Task brief -> Write out the entries below exactly, but only from the line containing "outside the image." through the line containing "25: (263, 79, 9.18)", and without the pictures.

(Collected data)
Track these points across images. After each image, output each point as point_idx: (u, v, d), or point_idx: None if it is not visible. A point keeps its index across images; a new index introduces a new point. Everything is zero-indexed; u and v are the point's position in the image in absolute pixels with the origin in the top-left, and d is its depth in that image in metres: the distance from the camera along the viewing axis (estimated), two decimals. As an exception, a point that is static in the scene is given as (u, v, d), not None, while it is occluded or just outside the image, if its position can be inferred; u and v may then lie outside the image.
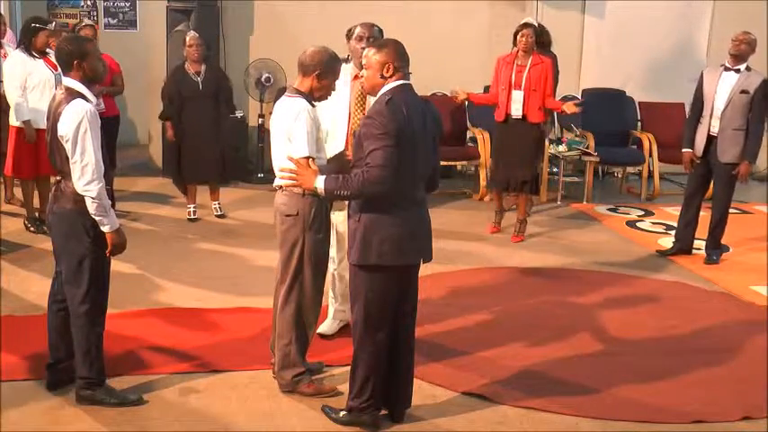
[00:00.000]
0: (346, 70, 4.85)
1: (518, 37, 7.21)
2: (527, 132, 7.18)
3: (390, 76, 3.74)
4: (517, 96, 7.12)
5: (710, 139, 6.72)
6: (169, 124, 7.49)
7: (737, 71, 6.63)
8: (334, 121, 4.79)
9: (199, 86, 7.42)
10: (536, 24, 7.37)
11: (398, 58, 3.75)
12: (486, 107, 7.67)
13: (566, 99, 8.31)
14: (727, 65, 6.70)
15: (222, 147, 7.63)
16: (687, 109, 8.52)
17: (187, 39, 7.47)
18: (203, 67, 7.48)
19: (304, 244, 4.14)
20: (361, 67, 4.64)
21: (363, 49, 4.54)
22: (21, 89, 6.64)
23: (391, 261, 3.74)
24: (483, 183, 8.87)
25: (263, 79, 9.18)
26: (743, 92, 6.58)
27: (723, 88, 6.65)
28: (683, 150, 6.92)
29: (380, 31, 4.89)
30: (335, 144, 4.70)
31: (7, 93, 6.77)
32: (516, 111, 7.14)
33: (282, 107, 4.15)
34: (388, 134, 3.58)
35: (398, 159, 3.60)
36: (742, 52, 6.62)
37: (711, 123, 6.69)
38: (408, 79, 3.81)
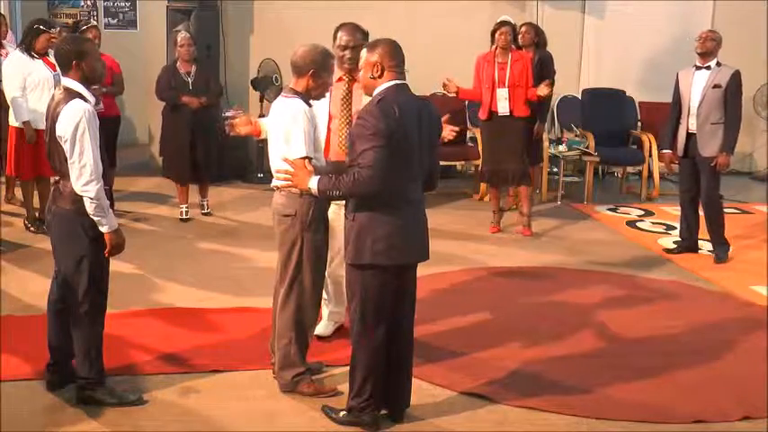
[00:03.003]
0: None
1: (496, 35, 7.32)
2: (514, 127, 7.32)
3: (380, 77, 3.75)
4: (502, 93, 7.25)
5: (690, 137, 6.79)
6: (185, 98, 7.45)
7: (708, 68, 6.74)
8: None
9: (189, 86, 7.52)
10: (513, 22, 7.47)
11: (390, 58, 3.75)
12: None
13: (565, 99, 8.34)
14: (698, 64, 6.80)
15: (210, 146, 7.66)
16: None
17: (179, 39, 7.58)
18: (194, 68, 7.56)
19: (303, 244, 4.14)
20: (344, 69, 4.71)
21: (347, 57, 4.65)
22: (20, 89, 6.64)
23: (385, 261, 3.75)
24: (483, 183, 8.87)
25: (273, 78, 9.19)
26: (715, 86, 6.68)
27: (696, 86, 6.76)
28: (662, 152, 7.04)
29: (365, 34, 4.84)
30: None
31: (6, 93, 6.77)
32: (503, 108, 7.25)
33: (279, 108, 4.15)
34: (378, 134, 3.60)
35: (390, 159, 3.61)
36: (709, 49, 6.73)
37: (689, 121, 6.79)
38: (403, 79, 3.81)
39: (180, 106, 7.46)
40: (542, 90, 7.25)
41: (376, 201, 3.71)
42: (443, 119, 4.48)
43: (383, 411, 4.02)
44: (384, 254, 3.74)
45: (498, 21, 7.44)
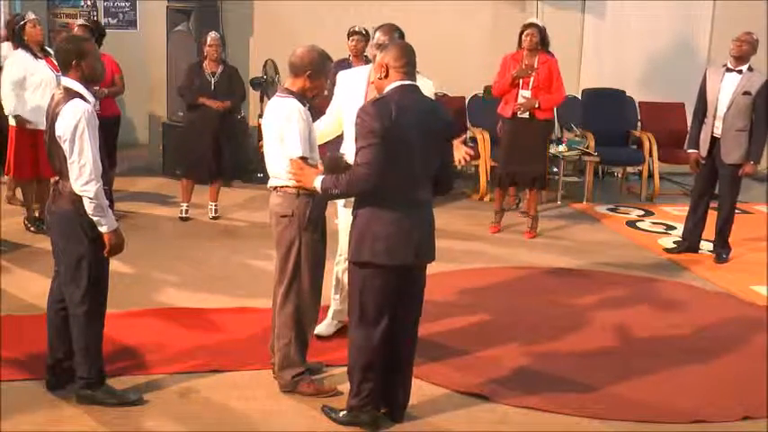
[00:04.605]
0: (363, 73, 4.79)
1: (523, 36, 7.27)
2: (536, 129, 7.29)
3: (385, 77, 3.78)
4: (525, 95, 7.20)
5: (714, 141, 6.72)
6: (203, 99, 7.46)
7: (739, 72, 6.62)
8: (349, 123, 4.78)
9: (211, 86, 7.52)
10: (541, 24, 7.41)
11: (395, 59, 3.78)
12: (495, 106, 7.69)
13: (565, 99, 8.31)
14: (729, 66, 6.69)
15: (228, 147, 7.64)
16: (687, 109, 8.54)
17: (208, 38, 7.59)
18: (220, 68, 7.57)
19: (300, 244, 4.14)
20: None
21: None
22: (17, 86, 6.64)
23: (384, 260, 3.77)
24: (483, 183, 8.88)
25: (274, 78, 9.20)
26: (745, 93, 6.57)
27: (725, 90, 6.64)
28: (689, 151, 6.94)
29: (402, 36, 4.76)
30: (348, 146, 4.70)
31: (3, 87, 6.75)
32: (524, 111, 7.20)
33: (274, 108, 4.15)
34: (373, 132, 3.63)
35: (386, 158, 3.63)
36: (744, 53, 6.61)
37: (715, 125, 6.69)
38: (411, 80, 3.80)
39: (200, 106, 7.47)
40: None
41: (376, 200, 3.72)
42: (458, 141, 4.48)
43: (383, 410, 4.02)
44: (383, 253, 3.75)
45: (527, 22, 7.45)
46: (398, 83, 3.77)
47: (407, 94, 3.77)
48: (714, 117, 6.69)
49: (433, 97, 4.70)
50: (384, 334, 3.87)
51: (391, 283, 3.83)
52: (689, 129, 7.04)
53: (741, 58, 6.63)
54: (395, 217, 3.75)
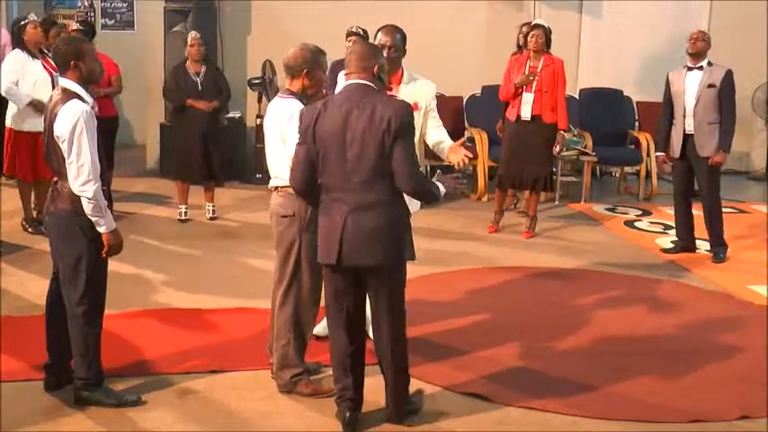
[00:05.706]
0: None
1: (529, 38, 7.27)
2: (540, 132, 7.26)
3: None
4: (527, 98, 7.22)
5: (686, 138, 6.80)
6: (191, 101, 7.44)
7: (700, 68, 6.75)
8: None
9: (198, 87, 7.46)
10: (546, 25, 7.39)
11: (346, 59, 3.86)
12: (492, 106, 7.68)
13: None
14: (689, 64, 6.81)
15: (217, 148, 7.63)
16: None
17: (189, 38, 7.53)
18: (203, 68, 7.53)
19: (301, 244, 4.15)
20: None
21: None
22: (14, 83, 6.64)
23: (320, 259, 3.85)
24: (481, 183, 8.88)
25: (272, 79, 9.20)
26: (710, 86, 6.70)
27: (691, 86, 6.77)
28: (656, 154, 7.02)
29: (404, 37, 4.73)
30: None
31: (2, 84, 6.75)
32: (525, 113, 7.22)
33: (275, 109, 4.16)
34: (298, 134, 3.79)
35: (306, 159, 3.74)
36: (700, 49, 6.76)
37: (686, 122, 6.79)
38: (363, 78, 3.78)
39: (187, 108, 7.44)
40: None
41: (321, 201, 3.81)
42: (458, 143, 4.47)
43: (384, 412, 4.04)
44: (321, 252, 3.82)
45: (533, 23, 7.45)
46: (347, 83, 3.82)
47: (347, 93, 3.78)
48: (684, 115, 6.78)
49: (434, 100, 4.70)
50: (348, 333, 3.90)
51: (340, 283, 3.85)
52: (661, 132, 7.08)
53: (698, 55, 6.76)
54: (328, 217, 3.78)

* * *

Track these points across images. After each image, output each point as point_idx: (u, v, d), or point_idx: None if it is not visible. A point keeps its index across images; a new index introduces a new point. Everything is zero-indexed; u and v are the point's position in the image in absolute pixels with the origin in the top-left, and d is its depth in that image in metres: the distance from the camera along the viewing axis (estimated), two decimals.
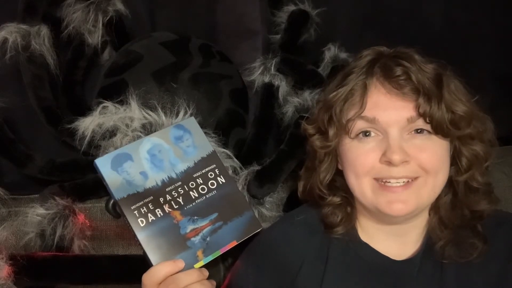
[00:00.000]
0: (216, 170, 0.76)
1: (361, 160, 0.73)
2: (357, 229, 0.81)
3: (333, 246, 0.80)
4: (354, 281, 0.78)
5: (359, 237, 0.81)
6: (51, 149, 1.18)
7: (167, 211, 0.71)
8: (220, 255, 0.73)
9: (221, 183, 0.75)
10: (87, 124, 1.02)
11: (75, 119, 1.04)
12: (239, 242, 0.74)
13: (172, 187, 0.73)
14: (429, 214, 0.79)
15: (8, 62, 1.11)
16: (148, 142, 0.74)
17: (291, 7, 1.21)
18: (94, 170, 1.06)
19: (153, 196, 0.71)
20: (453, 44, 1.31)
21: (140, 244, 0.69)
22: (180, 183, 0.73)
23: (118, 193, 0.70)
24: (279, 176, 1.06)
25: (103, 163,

...

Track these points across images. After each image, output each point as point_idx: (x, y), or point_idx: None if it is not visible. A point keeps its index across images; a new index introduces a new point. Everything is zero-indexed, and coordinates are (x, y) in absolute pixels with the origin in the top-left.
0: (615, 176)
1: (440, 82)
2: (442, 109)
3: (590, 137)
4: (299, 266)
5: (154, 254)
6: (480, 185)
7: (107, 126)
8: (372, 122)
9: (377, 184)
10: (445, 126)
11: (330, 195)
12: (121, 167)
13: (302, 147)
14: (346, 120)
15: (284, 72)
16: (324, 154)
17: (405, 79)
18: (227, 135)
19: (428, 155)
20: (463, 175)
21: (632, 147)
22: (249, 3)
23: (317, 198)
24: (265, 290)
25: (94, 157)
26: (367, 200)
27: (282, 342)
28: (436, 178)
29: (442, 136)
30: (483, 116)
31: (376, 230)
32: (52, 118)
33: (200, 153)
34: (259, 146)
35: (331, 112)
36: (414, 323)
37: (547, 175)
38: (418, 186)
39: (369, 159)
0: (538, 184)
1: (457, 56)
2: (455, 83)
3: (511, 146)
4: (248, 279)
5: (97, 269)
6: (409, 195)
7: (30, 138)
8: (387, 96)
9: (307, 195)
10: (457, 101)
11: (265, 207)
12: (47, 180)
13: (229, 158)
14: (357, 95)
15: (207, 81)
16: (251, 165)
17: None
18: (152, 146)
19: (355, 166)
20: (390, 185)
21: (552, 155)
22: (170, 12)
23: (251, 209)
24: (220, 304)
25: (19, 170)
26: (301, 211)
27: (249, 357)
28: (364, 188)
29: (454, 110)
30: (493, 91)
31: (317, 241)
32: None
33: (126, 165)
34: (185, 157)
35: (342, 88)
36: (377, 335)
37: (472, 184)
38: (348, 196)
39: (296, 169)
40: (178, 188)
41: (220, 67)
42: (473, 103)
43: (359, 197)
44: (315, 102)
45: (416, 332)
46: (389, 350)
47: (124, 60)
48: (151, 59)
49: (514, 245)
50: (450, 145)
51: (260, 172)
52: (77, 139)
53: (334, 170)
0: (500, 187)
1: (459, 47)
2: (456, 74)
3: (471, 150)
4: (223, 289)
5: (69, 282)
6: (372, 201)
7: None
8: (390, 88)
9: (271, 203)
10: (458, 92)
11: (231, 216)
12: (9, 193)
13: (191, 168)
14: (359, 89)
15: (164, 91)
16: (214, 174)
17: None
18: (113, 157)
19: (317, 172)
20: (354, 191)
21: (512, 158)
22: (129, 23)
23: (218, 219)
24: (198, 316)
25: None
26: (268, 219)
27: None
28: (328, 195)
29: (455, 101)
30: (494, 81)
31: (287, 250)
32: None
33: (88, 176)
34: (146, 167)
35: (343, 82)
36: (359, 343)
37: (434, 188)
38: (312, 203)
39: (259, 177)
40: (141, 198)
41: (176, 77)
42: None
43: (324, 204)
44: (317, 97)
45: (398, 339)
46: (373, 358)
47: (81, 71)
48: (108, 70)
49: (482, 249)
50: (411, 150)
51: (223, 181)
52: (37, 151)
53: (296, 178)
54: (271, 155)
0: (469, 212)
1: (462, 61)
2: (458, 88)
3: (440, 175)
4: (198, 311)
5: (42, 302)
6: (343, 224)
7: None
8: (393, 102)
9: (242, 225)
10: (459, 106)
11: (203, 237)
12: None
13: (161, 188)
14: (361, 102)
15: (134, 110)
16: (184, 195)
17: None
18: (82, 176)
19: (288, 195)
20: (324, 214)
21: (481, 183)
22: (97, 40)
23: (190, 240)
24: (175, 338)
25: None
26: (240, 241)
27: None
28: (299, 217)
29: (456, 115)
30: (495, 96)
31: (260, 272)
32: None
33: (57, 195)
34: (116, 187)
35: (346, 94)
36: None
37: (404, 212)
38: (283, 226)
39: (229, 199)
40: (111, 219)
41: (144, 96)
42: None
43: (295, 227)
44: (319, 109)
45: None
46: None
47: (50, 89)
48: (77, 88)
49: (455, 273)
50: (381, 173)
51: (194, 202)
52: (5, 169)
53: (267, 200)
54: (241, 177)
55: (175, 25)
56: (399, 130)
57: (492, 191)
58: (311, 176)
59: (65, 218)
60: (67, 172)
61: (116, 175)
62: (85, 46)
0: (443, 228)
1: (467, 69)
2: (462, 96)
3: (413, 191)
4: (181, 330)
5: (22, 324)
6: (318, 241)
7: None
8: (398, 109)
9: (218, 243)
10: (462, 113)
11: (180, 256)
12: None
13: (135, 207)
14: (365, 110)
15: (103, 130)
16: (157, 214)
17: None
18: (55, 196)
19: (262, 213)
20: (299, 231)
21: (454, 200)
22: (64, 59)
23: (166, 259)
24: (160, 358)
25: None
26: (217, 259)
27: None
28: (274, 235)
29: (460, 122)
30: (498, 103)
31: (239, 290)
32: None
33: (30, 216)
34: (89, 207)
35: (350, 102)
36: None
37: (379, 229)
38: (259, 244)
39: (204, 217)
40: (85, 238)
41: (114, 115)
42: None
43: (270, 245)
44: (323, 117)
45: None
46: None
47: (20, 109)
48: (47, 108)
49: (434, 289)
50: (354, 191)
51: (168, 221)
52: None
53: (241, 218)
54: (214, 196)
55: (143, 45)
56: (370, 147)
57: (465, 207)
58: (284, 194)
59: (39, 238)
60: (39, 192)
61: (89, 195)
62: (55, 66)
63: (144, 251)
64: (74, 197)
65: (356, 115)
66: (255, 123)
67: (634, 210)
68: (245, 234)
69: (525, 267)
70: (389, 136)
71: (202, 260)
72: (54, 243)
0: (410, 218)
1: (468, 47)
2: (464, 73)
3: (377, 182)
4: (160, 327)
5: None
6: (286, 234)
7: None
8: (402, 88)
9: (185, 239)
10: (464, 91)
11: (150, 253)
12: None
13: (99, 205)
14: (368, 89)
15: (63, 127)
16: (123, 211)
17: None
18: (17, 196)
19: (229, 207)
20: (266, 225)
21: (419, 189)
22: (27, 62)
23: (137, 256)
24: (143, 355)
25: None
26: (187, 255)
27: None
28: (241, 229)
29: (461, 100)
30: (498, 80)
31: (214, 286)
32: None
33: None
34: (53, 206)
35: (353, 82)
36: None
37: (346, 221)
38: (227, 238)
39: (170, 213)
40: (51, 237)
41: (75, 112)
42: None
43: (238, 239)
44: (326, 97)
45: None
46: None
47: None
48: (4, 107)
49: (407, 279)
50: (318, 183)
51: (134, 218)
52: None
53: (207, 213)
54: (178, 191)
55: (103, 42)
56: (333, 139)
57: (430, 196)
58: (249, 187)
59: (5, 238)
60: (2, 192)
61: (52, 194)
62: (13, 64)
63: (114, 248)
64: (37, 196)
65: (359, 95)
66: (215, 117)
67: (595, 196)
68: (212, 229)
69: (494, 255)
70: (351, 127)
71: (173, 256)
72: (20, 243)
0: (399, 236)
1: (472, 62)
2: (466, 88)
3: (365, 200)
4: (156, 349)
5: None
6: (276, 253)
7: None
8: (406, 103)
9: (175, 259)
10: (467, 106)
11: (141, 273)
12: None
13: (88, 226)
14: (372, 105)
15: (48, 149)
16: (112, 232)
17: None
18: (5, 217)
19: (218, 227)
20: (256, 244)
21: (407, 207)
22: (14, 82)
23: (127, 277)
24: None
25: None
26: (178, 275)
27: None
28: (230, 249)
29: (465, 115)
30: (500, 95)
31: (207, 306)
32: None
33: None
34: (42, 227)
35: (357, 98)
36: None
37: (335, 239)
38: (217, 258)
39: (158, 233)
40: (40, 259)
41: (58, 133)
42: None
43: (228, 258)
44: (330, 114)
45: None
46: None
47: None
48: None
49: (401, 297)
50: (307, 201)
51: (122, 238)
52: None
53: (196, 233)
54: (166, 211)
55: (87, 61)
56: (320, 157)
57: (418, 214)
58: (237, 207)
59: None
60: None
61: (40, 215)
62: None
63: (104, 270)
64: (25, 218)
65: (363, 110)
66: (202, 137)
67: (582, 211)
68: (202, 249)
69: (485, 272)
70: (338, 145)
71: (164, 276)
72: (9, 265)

Result below ->
Track these points across images. After each image, output each point as point_idx: (u, v, d), or point_idx: None if it is not visible. A point keeps its index across images; a new index introduces a new point. Everything is zero-indexed; u and v are the point's position in the image in absolute pixels with the origin in the top-left, and d is its depth in that image in metres: the distance from the camera along the viewing axis (estimated), two decimals. As an exception, a point that is static in the scene is given as (u, v, d), not None, while it is occluded or just outside the image, if its position can be inferred; u and v may then lie outside the image.
[00:00.000]
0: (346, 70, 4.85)
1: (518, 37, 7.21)
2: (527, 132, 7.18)
3: (390, 76, 3.74)
4: (517, 96, 7.12)
5: (710, 139, 6.72)
6: (169, 124, 7.49)
7: (737, 71, 6.63)
8: (334, 121, 4.79)
9: (199, 86, 7.42)
10: (536, 24, 7.37)
11: (398, 58, 3.75)
12: (486, 107, 7.67)
13: (566, 99, 8.31)
14: (727, 65, 6.70)
15: (222, 147, 7.63)
16: (687, 109, 8.52)
17: (187, 39, 7.47)
18: (203, 67, 7.48)
19: (304, 244, 4.14)
20: (361, 67, 4.64)
21: (363, 49, 4.54)
22: (21, 89, 6.64)
23: (391, 261, 3.74)
24: (483, 183, 8.87)
25: (263, 79, 9.18)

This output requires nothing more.